Analysts Expect Fed To Hold Line

Tuesday, August 22nd 2000, 12:00 am
By: News On 6

WASHINGTON (AP) — With inflation under control and the economy growing at a healthy but less feverish pace than earlier this year, analysts expect the Federal Reserve to hold the line on interest rates Tuesday.

Since June 1999, the Fed has raised rates six times in an effort to slow economic growth enough to keep inflation under control without retarding the economy so much that it brings about a recession.

``The prospects of a Fed rate increase in August look as close to zero as you are ever going to get,'' said Tim O'Neill, chief economist at Harris Bank in Chicago.

Many private economists expected the central bank to repeat its June decision not to boost interest rates. Still, economists believed the Fed would issue a statement telling markets that it is still worried about inflation dangers down the road.

The Federal Open Market Committee, composed of Fed board members and regional bank presidents, was meeting behind closed doors Tuesday to discuss interest rate policy. An afternoon announcement was expected.

With the Fed's sixth rate increase in May, its target for the federal funds rate, the interest banks charge each other, was pushed to 6.5 percent, the highest level in nine years. In June 1999 — before the central bank starting raising rates — the funds rate stood at 4.75 percent.

Those increases boosted banks' prime lending rate, the benchmark for millions of consumer and business loans, to a nine-year high of 9.5 percent, up from 7.75 percent before the Fed's first rate increase 14 months ago.

The Fed passed up the chance to raise rates a seventh time at its last meeting on June 27-28 and economists believe there are more reasons for the central bank to remain on hold this time around as evidence of a slowdown grows.

Many analysts believe the economy, which grew at a surprisingly strong 5.2 percent annual rate in the April-June quarter, has slowed to a growth rate of around 3.5 percent to 4 percent in the current quarter.

In the first seven months of this year, the underlying inflation rate — excluding food and energy, which has shown a big jump this year — has been rising at an annual rate of just 2.6 percent, only slightly worse than last year's 1.9 percent increase in ``core'' inflation.

A major factor in the tame inflation picture has been strong gains in productivity, increased output per hour of work, which allows pay increases without accompanying increases in product prices.

``We are able to have our cake and eat it, too,'' said Sung Won Sohn, chief economist for Wells Fargo in Minneapolis. ``I think the Fed is likely to take a pass on raising rates.''

The most optimistic economists believe the Fed is close to declaring total victory in its 14-month campaign to engineer a soft landing for the economy.

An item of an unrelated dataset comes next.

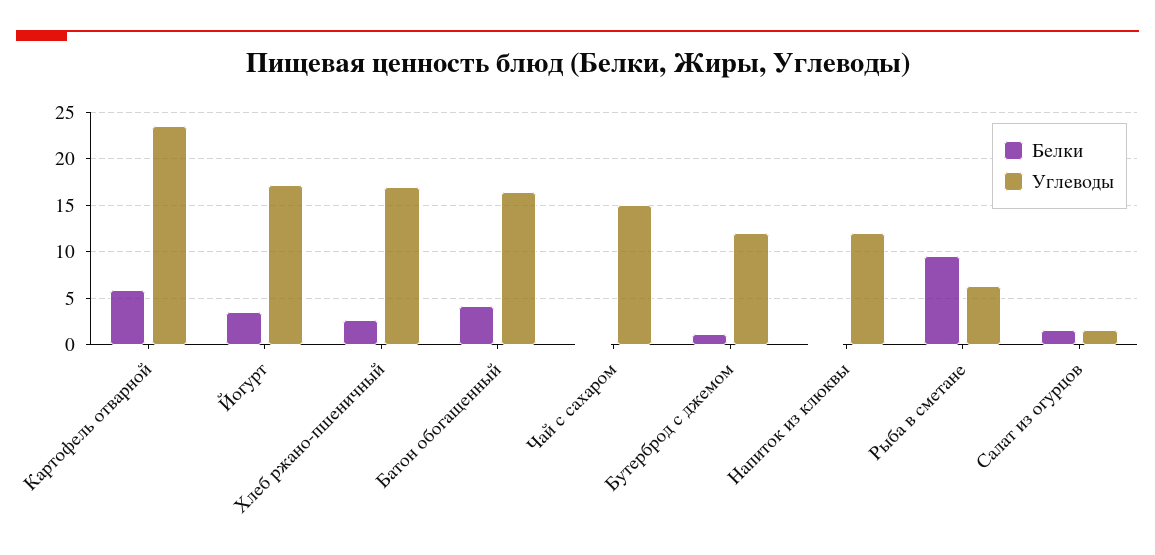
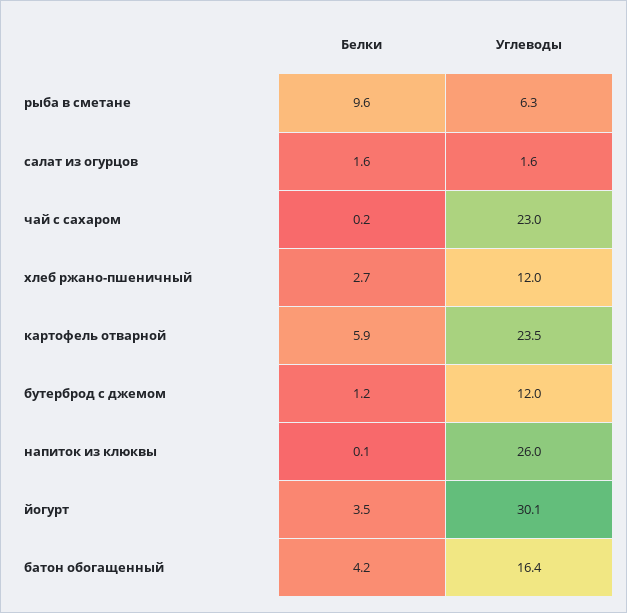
Углеводы, Йогурт: 17 -> 30.1
Углеводы, Хлеб ржано-пшеничный: 17 -> 12
Углеводы, Чай с сахаром: 15 -> 23
Углеводы, Напиток из клюквы: 12 -> 26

``I think the Fed tightening cycle is over with,'' said Richard Yamarone, economist for Argus Research Corp in New York. ``For the time being, the coast is clear of inflationary pressures.''

But some economists believe Fed meetings after the presidential election on Nov. 15 and Dec. 19 are likely to produce further interest rate boosts — at one of the two meetings, or perhaps even both.

But with few signs that inflation is getting out of hand, the Fed has the luxury of waiting, economists said.

If it has the option, the Fed traditionally prefers to lay low during the heat of presidential campaigns in an effort to avoid accusations that its decisions on the economy are being made to help or hurt a particular candidate.

Because of that, most economists believe the Fed is likely to leave interest rates unchanged at its Oct. 3 meeting, which is only five weeks before the Nov. 7 presidential election.

David Wyss, chief economist at Standard and Poor's DRI in Lexington, Mass., said it was looking more likely that the Fed has achieved something no other central bank has been able to do: two consecutive soft landings for the economy.

In 1994-95, the Fed raised interest rates seven times in a successful effort to keep inflation under control and give new life to an expansion that is now in a record 10th year of uninterrupted growth.

``It looks like a new record. Alan Greenspan will go down as the Tiger Woods of Fed chairmen,'' Wyss said.